“I want to keep it for a pet,” said The Champ, his attention split between me and a rather large, prehistoric-looking insect that had just emerged from the earth near where he'd been digging in the backyard.
I'd seen the hollow, amber-colored shells affixed to trees where the cicada nymphs had left behind their childish things and flew off with new adult wings to sing their songs, attract a mate, lay eggs and start the whole, long process of life underground again. Yet, with such long spaces in between sightings, a person tends to forget in the meantime.
After all, no matter how amazing these creatures are, cicadas have a face only a mother -- and it would seem a boy, newly five -- could love.
“I will name him Clorindo Ramindino Insectivorianda, and he can sleep in my room.”
Honestly, his declaration surprised me a little, having just hours earlier responded to five-alarm shrieks demanding that a tiny beetle and a slightly oversized cricket – neither of which were close enough to touch him – be inducted into the insect relocation program.
Though perhaps the attraction is something he inherited. As I watch him study the insect's almost iridescent segmented body, it occurs to me that so many big moments in our lives as a family have been marked by the reawakening of these gentle giants.
On our honeymoon, hiking in New Zealand, my husband and I tramped for miles along the coastal track of the Queen Charlotte Walkway as the cicadas made a wall of noise almost as impressive as the scenery and twice as memorable.
After Ittybit was born, five months after to be exact, we travelled to D.C. smack-dab in the middle of the cacophony that was the awakening of the 17-year-cicadas. Everywhere we went, golden hulls and red eyes followed us. It was an event that rivaled the emergence of cherry blossoms a thousand times over.
These bugs – harmless to humans – are found all over the world and are “born” in their own time. Although some are annual, most live underground for years, growing incrementally as they feed on the juices of roots. Once mature they burrow to the surface and shed their skins revealing transparent, veined wings and luminescent bodies. In the five or so weeks they live as adults, they are busy. The song the males sing to attract a mate comes not from air moving through a throat but vibrations bouncing around resonating chambers in their abdomen. The female deposits hundreds of eggs into slits she makes in tree branches. Six or so weeks later the eggs hatch and ant-like nymphs burrow into the ground where the life cycle continues.
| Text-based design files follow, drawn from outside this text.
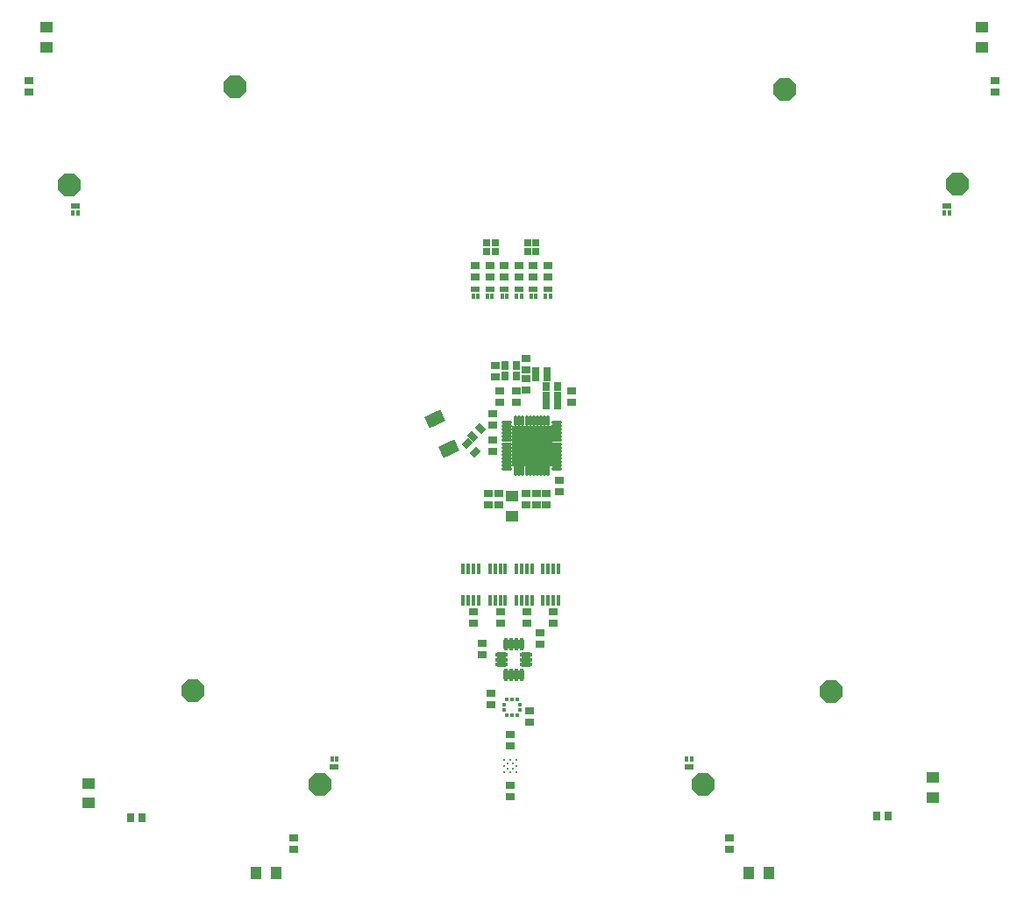
<source format=gts>
G04 Layer_Color=8388736*
%FSLAX25Y25*%
%MOIN*%
G70*
G01*
G75*
%ADD60R,0.03556X0.02768*%
%ADD61R,0.04343X0.04737*%
%ADD62C,0.01181*%
%ADD63O,0.03950X0.01587*%
%ADD64O,0.01587X0.03950*%
%ADD65R,0.15367X0.15367*%
%ADD66R,0.04737X0.04343*%
%ADD67R,0.01784X0.04343*%
%ADD68R,0.02572X0.02572*%
%ADD69R,0.03556X0.02375*%
%ADD70R,0.01784X0.02375*%
%ADD71R,0.02768X0.03556*%
G04:AMPARAMS|DCode=72|XSize=35.56mil|YSize=27.68mil|CornerRadius=0mil|HoleSize=0mil|Usage=FLASHONLY|Rotation=45.000|XOffset=0mil|YOffset=0mil|HoleType=Round|Shape=Rectangle|*
%AMROTATEDRECTD72*
4,1,4,-0.00278,-0.02236,-0.02236,-0.00278,0.00278,0.02236,0.02236,0.00278,-0.00278,-0.02236,0.0*
%
%ADD72ROTATEDRECTD72*%

G04:AMPARAMS|DCode=73|XSize=47.37mil|YSize=67.06mil|CornerRadius=0mil|HoleSize=0mil|Usage=FLASHONLY|Rotation=115.000|XOffset=0mil|YOffset=0mil|HoleType=Round|Shape=Rectangle|*
%AMROTATEDRECTD73*
4,1,4,0.04040,-0.00730,-0.02038,-0.03564,-0.04040,0.00730,0.02038,0.03564,0.04040,-0.00730,0.0*
%
%ADD73ROTATEDRECTD73*%

G04:AMPARAMS|DCode=74|XSize=35.56mil|YSize=27.68mil|CornerRadius=0mil|HoleSize=0mil|Usage=FLASHONLY|Rotation=135.000|XOffset=0mil|YOffset=0mil|HoleType=Round|Shape=Rectangle|*
%AMROTATEDRECTD74*
4,1,4,0.02236,-0.00278,0.00278,-0.02236,-0.02236,0.00278,-0.00278,0.02236,0.02236,-0.00278,0.0*
%
%ADD74ROTATEDRECTD74*%

%ADD75R,0.02768X0.02768*%
%ADD76R,0.02768X0.02768*%
%ADD77R,0.01378X0.01476*%
%ADD78R,0.01476X0.01378*%
%ADD79O,0.01784X0.04737*%
%ADD80O,0.04737X0.01784*%
%ADD81P,0.09389X8X112.5*%
%ADD82C,0.02375*%
D60*
X850200Y312065D02*
D03*
Y307735D02*
D03*
X1016100Y311965D02*
D03*
Y307635D02*
D03*
X925900Y459035D02*
D03*
Y463365D02*
D03*
X924409Y443110D02*
D03*
Y438779D02*
D03*
X928347Y443110D02*
D03*
Y438779D02*
D03*
X938800Y490035D02*
D03*
Y494365D02*
D03*
Y482535D02*
D03*
Y486865D02*
D03*
X925900Y469235D02*
D03*
Y473565D02*
D03*
X926900Y491865D02*
D03*
Y487535D02*
D03*
X938583Y443110D02*
D03*
Y438779D02*
D03*
X956000Y477735D02*
D03*
Y482065D02*
D03*
X951300Y448065D02*
D03*
Y443735D02*
D03*
X928700Y477735D02*
D03*
Y482065D02*
D03*
X935000Y477735D02*
D03*
Y482065D02*
D03*
X749700Y595735D02*
D03*
Y600065D02*
D03*
X1116900Y595735D02*
D03*
Y600065D02*
D03*
X930383Y525325D02*
D03*
Y529656D02*
D03*
X924872Y525325D02*
D03*
Y529656D02*
D03*
X919360Y525325D02*
D03*
Y529656D02*
D03*
X935895Y525325D02*
D03*
Y529656D02*
D03*
X941407Y525325D02*
D03*
Y529656D02*
D03*
X946919Y525325D02*
D03*
Y529656D02*
D03*
X948900Y398065D02*
D03*
Y393735D02*
D03*
X925400Y362635D02*
D03*
Y366965D02*
D03*
X940000Y360365D02*
D03*
Y356035D02*
D03*
X939000Y397965D02*
D03*
Y393635D02*
D03*
X928900Y397965D02*
D03*
Y393635D02*
D03*
X932600Y347235D02*
D03*
Y351565D02*
D03*
Y332165D02*
D03*
Y327835D02*
D03*
X918600Y398065D02*
D03*
Y393735D02*
D03*
X943900Y385735D02*
D03*
Y390065D02*
D03*
X922000Y381835D02*
D03*
Y386165D02*
D03*
X942520Y438779D02*
D03*
Y443110D02*
D03*
X946457Y438779D02*
D03*
Y443110D02*
D03*
D61*
X843540Y298600D02*
D03*
X836060D02*
D03*
X1023460D02*
D03*
X1030940D02*
D03*
D62*
X930472Y337172D02*
D03*
Y339400D02*
D03*
Y341628D02*
D03*
X931586Y338286D02*
D03*
Y340514D02*
D03*
X932700Y337172D02*
D03*
Y341628D02*
D03*
X933814Y338286D02*
D03*
Y340514D02*
D03*
X934928Y337172D02*
D03*
Y339400D02*
D03*
Y341628D02*
D03*
D63*
X931353Y470157D02*
D03*
Y468779D02*
D03*
Y467401D02*
D03*
Y466023D02*
D03*
Y464645D02*
D03*
Y463267D02*
D03*
Y461889D02*
D03*
Y460511D02*
D03*
Y459133D02*
D03*
Y457755D02*
D03*
Y456377D02*
D03*
Y454999D02*
D03*
Y453621D02*
D03*
Y452243D02*
D03*
X950447D02*
D03*
Y453621D02*
D03*
Y454999D02*
D03*
Y456377D02*
D03*
Y457755D02*
D03*
Y459133D02*
D03*
Y460511D02*
D03*
Y461889D02*
D03*
Y463267D02*
D03*
Y464645D02*
D03*
Y466023D02*
D03*
Y467401D02*
D03*
Y468779D02*
D03*
Y470157D02*
D03*
D64*
X934699Y451653D02*
D03*
X936077D02*
D03*
X937455D02*
D03*
X938833D02*
D03*
X940211D02*
D03*
X941589D02*
D03*
X942967D02*
D03*
X944345D02*
D03*
X945723D02*
D03*
X947101D02*
D03*
Y470747D02*
D03*
X945723D02*
D03*
X944345D02*
D03*
X942967D02*
D03*
X941589D02*
D03*
X940211D02*
D03*
X938833D02*
D03*
X937455D02*
D03*
X936077D02*
D03*
X934699D02*
D03*
D65*
X940900Y461200D02*
D03*
D66*
X933465Y434449D02*
D03*
Y441929D02*
D03*
X756200Y612860D02*
D03*
Y620340D02*
D03*
X1111900Y612860D02*
D03*
Y620340D02*
D03*
X1093300Y327460D02*
D03*
Y334940D02*
D03*
X772400Y325360D02*
D03*
Y332840D02*
D03*
D67*
X920653Y414286D02*
D03*
X918684D02*
D03*
X916716D02*
D03*
X914747D02*
D03*
X920653Y402514D02*
D03*
X918684D02*
D03*
X916716D02*
D03*
X914747D02*
D03*
X930786Y414286D02*
D03*
X928818D02*
D03*
X926849D02*
D03*
X924881D02*
D03*
X930786Y402514D02*
D03*
X928818D02*
D03*
X926849D02*
D03*
X924881D02*
D03*
X940919Y414286D02*
D03*
X938951D02*
D03*
X936982D02*
D03*
X935014D02*
D03*
X940919Y402514D02*
D03*
X938951D02*
D03*
X936982D02*
D03*
X935014D02*
D03*
X951053Y414286D02*
D03*
X949084D02*
D03*
X947116D02*
D03*
X945147D02*
D03*
X951053Y402514D02*
D03*
X949084D02*
D03*
X947116D02*
D03*
X945147D02*
D03*
D68*
X946526Y487061D02*
D03*
X942274D02*
D03*
X946526Y489739D02*
D03*
X942274D02*
D03*
D69*
X946969Y520778D02*
D03*
X941457D02*
D03*
X935946D02*
D03*
X919410D02*
D03*
X924922D02*
D03*
X930434D02*
D03*
X865800Y339222D02*
D03*
X1098600Y552478D02*
D03*
X1000700Y339222D02*
D03*
X767300Y552478D02*
D03*
D70*
X947855Y518022D02*
D03*
X946083D02*
D03*
X942343D02*
D03*
X940571D02*
D03*
X936831D02*
D03*
X935060D02*
D03*
X920296D02*
D03*
X918524D02*
D03*
X925807D02*
D03*
X924036D02*
D03*
X931319D02*
D03*
X929548D02*
D03*
X864914Y341978D02*
D03*
X866686D02*
D03*
X1099486Y549722D02*
D03*
X1097714D02*
D03*
X999814Y341978D02*
D03*
X1001586D02*
D03*
X768186Y549722D02*
D03*
X766414D02*
D03*
D71*
X946435Y483700D02*
D03*
X950765D02*
D03*
X930569Y491700D02*
D03*
X934900D02*
D03*
Y487800D02*
D03*
X930569D02*
D03*
X946435Y480000D02*
D03*
X950765D02*
D03*
X1072035Y320500D02*
D03*
X1076365D02*
D03*
X792765Y319800D02*
D03*
X788435D02*
D03*
X950765Y476600D02*
D03*
X946435D02*
D03*
D72*
X916269Y461931D02*
D03*
X919331Y458869D02*
D03*
D73*
X904038Y471509D02*
D03*
X909362Y460091D02*
D03*
D74*
X921331Y467731D02*
D03*
X918269Y464669D02*
D03*
D75*
X923725Y538375D02*
D03*
Y535225D02*
D03*
X926875D02*
D03*
Y538375D02*
D03*
D76*
X939225Y535225D02*
D03*
X942375D02*
D03*
Y538375D02*
D03*
X939225D02*
D03*
D77*
X931231Y358598D02*
D03*
X933200D02*
D03*
X935168D02*
D03*
Y364602D02*
D03*
X933200D02*
D03*
X931231D02*
D03*
D78*
X936202Y360616D02*
D03*
Y362584D02*
D03*
X930198D02*
D03*
Y360616D02*
D03*
D79*
X931047Y374191D02*
D03*
X933016D02*
D03*
X934984D02*
D03*
X936953D02*
D03*
Y385609D02*
D03*
X934984D02*
D03*
X933016D02*
D03*
X931047D02*
D03*
D80*
X938724Y377931D02*
D03*
Y379900D02*
D03*
Y381869D02*
D03*
X929276D02*
D03*
Y379900D02*
D03*
Y377931D02*
D03*
D81*
X860400Y332400D02*
D03*
X1102500Y560900D02*
D03*
X812100Y368200D02*
D03*
X1036900Y596700D02*
D03*
X1005900Y332400D02*
D03*
X764900Y560500D02*
D03*
X1054600Y367800D02*
D03*
X828000Y597700D02*
D03*
D82*
X936569Y465531D02*
D03*
X940900D02*
D03*
X945231D02*
D03*
X936569Y461200D02*
D03*
X940900D02*
D03*
X945231D02*
D03*
X936569Y456869D02*
D03*
X940900D02*
D03*
X945231D02*
D03*
M02*

</source>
It's no wonder they are seen by many cultures as symbols of longevity, love and renewal. They connect the past with the present.
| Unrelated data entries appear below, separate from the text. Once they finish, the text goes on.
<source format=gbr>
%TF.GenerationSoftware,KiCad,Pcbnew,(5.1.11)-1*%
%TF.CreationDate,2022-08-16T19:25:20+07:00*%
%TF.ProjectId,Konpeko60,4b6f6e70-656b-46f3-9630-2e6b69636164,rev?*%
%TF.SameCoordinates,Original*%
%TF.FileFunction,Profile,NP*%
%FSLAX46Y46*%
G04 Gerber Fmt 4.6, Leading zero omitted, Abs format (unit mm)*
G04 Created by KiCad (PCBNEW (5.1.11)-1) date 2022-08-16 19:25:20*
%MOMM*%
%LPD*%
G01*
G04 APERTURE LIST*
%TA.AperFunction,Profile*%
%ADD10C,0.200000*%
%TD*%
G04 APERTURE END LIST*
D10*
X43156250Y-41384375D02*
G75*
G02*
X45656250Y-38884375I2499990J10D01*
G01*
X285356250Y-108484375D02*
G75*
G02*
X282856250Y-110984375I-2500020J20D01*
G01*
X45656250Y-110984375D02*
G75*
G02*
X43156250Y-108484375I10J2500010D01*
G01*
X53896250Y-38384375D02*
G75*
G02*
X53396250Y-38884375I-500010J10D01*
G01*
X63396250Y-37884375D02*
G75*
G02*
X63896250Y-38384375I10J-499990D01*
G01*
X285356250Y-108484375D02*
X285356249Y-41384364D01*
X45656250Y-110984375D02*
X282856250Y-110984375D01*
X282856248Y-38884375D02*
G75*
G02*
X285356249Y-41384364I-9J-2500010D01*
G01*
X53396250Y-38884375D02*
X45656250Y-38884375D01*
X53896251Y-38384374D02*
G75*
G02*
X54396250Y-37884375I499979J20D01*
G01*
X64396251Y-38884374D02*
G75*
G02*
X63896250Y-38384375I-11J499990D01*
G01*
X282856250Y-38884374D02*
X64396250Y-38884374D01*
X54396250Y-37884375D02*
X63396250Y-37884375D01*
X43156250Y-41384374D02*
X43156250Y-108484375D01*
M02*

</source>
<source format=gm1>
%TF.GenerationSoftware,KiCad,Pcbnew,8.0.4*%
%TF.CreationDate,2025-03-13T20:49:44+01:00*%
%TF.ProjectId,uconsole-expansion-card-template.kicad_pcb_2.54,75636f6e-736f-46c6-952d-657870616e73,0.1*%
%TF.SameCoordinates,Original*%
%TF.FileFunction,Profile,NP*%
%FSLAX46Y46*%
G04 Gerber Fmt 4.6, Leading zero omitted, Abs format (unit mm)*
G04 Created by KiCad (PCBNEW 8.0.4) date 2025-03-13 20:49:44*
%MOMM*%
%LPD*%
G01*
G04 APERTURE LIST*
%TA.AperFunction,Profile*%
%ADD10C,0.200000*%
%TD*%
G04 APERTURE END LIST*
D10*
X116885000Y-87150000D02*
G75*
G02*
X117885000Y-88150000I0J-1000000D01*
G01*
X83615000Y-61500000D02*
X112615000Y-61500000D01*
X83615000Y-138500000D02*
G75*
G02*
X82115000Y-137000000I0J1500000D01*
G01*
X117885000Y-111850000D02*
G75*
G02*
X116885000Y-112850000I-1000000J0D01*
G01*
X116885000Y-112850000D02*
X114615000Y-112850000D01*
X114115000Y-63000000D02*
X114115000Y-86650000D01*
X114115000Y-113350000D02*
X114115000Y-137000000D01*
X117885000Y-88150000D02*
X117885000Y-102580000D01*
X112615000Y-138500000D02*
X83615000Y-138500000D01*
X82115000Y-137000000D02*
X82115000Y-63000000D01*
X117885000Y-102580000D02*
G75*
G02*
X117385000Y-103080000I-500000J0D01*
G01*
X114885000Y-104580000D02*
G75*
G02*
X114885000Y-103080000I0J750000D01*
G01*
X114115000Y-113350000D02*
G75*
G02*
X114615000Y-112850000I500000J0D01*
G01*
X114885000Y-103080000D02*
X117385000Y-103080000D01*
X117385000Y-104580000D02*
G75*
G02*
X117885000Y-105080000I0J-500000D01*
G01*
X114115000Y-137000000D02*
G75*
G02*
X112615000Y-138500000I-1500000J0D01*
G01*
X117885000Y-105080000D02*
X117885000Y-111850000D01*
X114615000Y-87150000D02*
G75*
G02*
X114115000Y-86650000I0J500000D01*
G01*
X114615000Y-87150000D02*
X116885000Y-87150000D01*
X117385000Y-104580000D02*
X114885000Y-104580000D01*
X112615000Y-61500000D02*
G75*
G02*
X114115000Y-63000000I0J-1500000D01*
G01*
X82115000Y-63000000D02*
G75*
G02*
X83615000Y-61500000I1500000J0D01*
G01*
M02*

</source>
The Champ has heard this all before as has Ittybit, who's been assured we will return to D.C. in May of her 17th year to meet her cicadas' sons and daughters.
She's got a while to wait.
The Champ can't wait another minute. He runs off to find a box, comfy pillow and fleece for his new pet. And returns to heartbreak.
“Mah-meeeee!” he wails. “You need to get rid of the dog. Clorindo Ramindino Insectivorianda is dead and she ATE him. Look, she sucked him right out of his shell!”
“Ah … honey. She didn't eat Chlorine Ramona Insectivous-er-whatever. He's just gone off to find a girlfriend. And guess what? Maybe, when you are 12, you will see his children. Right here in our backyard.”
“He's going to have babies?!!! Here?!? Ewwwwwww.”